◆ TASK PROMPT
Using the string "keep" as the key, pull each matching line out of the records below.

::: SOURCE MATERIAL :::

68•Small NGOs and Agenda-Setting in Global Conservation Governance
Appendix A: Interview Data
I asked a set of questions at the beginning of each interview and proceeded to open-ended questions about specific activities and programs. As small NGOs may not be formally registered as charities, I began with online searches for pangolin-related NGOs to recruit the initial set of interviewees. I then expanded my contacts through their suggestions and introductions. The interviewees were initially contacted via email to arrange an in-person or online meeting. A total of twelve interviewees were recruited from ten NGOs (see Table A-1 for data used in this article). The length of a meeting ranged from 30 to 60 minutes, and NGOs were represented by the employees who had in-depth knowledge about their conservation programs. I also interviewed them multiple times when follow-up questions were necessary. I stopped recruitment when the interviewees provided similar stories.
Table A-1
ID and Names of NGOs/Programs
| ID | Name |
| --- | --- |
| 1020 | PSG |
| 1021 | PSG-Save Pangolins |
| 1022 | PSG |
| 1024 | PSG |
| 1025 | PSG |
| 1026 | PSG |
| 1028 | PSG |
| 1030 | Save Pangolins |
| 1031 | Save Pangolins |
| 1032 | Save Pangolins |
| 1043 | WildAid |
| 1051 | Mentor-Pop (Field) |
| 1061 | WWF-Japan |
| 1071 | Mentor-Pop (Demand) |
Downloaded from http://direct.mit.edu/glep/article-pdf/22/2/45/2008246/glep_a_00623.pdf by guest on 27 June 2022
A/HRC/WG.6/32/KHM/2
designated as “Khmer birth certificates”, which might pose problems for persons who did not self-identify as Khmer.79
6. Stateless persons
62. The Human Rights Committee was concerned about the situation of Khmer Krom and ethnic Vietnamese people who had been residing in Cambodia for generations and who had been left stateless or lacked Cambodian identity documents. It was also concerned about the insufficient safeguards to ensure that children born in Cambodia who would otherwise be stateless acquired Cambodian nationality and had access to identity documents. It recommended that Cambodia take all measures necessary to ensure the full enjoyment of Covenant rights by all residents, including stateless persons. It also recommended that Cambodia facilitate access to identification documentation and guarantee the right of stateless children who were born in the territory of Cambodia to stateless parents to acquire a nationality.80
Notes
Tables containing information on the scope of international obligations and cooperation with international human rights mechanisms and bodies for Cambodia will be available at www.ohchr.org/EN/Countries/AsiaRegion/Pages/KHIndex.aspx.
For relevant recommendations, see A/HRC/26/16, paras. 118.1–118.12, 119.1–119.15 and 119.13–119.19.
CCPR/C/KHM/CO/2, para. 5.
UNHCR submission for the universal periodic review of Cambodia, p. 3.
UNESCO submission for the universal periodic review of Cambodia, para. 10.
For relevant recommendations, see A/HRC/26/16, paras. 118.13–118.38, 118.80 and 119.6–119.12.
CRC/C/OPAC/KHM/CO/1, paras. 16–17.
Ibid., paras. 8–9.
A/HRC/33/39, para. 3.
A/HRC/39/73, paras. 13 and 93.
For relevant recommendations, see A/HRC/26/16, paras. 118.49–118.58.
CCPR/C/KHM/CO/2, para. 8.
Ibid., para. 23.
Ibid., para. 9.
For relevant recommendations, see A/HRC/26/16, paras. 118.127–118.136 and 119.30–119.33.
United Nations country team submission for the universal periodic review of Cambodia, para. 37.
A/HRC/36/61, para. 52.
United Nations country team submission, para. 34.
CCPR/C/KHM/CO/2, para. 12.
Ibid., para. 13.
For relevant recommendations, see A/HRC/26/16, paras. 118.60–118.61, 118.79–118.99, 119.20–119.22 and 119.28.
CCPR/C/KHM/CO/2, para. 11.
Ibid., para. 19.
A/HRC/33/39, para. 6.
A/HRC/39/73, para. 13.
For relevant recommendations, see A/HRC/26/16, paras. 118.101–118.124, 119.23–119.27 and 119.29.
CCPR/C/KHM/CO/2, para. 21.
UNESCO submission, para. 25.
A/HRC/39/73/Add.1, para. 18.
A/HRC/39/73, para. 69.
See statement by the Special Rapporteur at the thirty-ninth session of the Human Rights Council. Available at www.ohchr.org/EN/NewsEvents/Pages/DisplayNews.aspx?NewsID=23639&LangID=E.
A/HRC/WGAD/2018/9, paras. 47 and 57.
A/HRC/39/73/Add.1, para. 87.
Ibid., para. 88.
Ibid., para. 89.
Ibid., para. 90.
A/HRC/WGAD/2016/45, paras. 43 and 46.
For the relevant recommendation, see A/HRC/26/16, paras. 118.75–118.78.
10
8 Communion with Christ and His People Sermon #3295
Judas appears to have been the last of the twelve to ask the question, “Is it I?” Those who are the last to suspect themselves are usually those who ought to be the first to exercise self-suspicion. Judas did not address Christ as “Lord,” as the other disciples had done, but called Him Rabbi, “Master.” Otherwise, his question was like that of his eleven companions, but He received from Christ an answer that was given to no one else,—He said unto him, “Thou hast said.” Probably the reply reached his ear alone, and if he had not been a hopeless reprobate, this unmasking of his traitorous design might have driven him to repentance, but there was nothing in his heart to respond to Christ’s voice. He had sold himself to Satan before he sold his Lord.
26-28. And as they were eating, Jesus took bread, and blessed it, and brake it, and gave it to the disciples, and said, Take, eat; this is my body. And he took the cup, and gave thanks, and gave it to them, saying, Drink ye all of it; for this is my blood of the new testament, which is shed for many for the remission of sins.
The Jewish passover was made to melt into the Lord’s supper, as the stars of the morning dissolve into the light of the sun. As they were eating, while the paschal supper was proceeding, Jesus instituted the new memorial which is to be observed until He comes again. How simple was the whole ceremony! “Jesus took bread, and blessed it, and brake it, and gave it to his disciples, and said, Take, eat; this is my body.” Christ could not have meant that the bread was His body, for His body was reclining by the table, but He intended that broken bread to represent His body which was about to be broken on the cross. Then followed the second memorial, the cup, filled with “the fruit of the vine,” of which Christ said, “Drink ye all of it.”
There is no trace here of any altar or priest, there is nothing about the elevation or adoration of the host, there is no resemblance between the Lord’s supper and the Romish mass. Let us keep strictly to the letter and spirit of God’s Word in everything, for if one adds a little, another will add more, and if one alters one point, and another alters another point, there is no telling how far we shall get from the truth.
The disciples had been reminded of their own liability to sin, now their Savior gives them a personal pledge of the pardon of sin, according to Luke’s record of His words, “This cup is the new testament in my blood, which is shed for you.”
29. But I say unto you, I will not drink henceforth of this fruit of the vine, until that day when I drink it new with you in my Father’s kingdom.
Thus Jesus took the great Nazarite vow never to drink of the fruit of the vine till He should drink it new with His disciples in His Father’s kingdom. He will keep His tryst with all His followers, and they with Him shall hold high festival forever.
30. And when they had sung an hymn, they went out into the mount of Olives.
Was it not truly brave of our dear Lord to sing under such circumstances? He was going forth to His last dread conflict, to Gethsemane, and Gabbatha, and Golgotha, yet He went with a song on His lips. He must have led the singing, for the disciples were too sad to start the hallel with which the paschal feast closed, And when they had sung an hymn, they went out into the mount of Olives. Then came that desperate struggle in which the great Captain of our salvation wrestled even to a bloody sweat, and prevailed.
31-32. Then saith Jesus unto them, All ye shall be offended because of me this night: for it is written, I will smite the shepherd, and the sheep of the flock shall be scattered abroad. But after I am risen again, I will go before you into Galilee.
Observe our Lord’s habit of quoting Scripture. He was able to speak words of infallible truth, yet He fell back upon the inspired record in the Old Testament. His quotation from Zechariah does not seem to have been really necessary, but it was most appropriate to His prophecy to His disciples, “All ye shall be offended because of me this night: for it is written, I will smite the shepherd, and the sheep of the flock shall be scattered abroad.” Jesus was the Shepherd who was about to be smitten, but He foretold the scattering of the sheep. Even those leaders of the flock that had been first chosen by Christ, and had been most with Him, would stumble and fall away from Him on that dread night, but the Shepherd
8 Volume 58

:::

◆ ANSWER SPACE
There is no trace here of any altar or priest, there is nothing about the elevation or adoration of the host, there is no resemblance between the Lord’s supper and the Romish mass. Let us keep strictly to the letter and spirit of God’s Word in everything, for if one adds a little, another will add more, and if one alters one point, and another alters another point, there is no telling how far we shall get from the truth.
Thus Jesus took the great Nazarite vow never to drink of the fruit of the vine till He should drink it new with His disciples in His Father’s kingdom. He will keep His tryst with all His followers, and they with Him shall hold high festival forever.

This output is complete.